_EXERCISE DIRECTIONS_
Nothing in the entries may change when they are transcribed.

_RECORDED DATA_
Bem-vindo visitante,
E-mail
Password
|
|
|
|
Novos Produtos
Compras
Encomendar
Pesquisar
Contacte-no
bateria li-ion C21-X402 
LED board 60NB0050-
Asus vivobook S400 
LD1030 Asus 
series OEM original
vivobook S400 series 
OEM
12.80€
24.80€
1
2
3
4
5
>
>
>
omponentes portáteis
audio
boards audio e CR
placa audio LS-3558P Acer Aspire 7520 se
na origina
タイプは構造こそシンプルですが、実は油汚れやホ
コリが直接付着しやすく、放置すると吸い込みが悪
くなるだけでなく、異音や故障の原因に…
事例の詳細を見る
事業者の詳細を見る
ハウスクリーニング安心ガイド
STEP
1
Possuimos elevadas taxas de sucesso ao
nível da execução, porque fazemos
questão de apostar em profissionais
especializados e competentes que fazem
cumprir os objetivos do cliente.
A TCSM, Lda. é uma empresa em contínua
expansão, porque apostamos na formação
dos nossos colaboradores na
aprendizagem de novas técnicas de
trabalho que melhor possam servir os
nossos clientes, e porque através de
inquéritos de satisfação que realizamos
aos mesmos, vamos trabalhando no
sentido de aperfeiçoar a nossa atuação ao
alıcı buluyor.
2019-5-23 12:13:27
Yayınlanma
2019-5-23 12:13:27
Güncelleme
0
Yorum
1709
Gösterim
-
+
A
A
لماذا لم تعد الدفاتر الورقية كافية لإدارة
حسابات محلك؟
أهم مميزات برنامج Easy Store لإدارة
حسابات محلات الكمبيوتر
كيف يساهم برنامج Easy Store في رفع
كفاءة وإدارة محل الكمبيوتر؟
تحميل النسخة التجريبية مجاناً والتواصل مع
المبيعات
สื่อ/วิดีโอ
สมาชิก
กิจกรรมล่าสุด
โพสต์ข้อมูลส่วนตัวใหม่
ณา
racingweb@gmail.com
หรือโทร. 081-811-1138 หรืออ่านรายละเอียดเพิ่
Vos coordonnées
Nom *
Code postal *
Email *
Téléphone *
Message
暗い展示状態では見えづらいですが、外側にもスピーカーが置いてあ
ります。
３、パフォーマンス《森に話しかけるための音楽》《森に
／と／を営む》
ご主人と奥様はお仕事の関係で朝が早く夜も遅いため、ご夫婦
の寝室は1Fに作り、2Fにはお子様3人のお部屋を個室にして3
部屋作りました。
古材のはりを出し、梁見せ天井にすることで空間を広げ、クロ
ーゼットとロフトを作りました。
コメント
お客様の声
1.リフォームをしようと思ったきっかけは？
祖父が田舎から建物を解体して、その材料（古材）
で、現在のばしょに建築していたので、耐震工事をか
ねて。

_OUTPUT OF THE EXERCISE_
Bem-vindo visitante,
E-mail
Password
|
|
|
|
Novos Produtos
Compras
Encomendar
Pesquisar
Contacte-no
bateria li-ion C21-X402 
LED board 60NB0050-
Asus vivobook S400 
LD1030 Asus 
series OEM original
vivobook S400 series 
OEM
12.80€
24.80€
1
2
3
4
5
>
>
>
omponentes portáteis
audio
boards audio e CR
placa audio LS-3558P Acer Aspire 7520 se
na origina
タイプは構造こそシンプルですが、実は油汚れやホ
コリが直接付着しやすく、放置すると吸い込みが悪
くなるだけでなく、異音や故障の原因に…
事例の詳細を見る
事業者の詳細を見る
ハウスクリーニング安心ガイド
STEP
1
Possuimos elevadas taxas de sucesso ao
nível da execução, porque fazemos
questão de apostar em profissionais
especializados e competentes que fazem
cumprir os objetivos do cliente.
A TCSM, Lda. é uma empresa em contínua
expansão, porque apostamos na formação
dos nossos colaboradores na
aprendizagem de novas técnicas de
trabalho que melhor possam servir os
nossos clientes, e porque através de
inquéritos de satisfação que realizamos
aos mesmos, vamos trabalhando no
sentido de aperfeiçoar a nossa atuação ao
alıcı buluyor.
2019-5-23 12:13:27
Yayınlanma
2019-5-23 12:13:27
Güncelleme
0
Yorum
1709
Gösterim
-
+
A
A
لماذا لم تعد الدفاتر الورقية كافية لإدارة
حسابات محلك؟
أهم مميزات برنامج Easy Store لإدارة
حسابات محلات الكمبيوتر
كيف يساهم برنامج Easy Store في رفع
كفاءة وإدارة محل الكمبيوتر؟
تحميل النسخة التجريبية مجاناً والتواصل مع
المبيعات
สื่อ/วิดีโอ
สมาชิก
กิจกรรมล่าสุด
โพสต์ข้อมูลส่วนตัวใหม่
ณา
racingweb@gmail.com
หรือโทร. 081-811-1138 หรืออ่านรายละเอียดเพิ่
Vos coordonnées
Nom *
Code postal *
Email *
Téléphone *
Message
暗い展示状態では見えづらいですが、外側にもスピーカーが置いてあ
ります。
３、パフォーマンス《森に話しかけるための音楽》《森に
／と／を営む》
ご主人と奥様はお仕事の関係で朝が早く夜も遅いため、ご夫婦
の寝室は1Fに作り、2Fにはお子様3人のお部屋を個室にして3
部屋作りました。
古材のはりを出し、梁見せ天井にすることで空間を広げ、クロ
ーゼットとロフトを作りました。
コメント
お客様の声
1.リフォームをしようと思ったきっかけは？
祖父が田舎から建物を解体して、その材料（古材）
で、現在のばしょに建築していたので、耐震工事をか
ねて。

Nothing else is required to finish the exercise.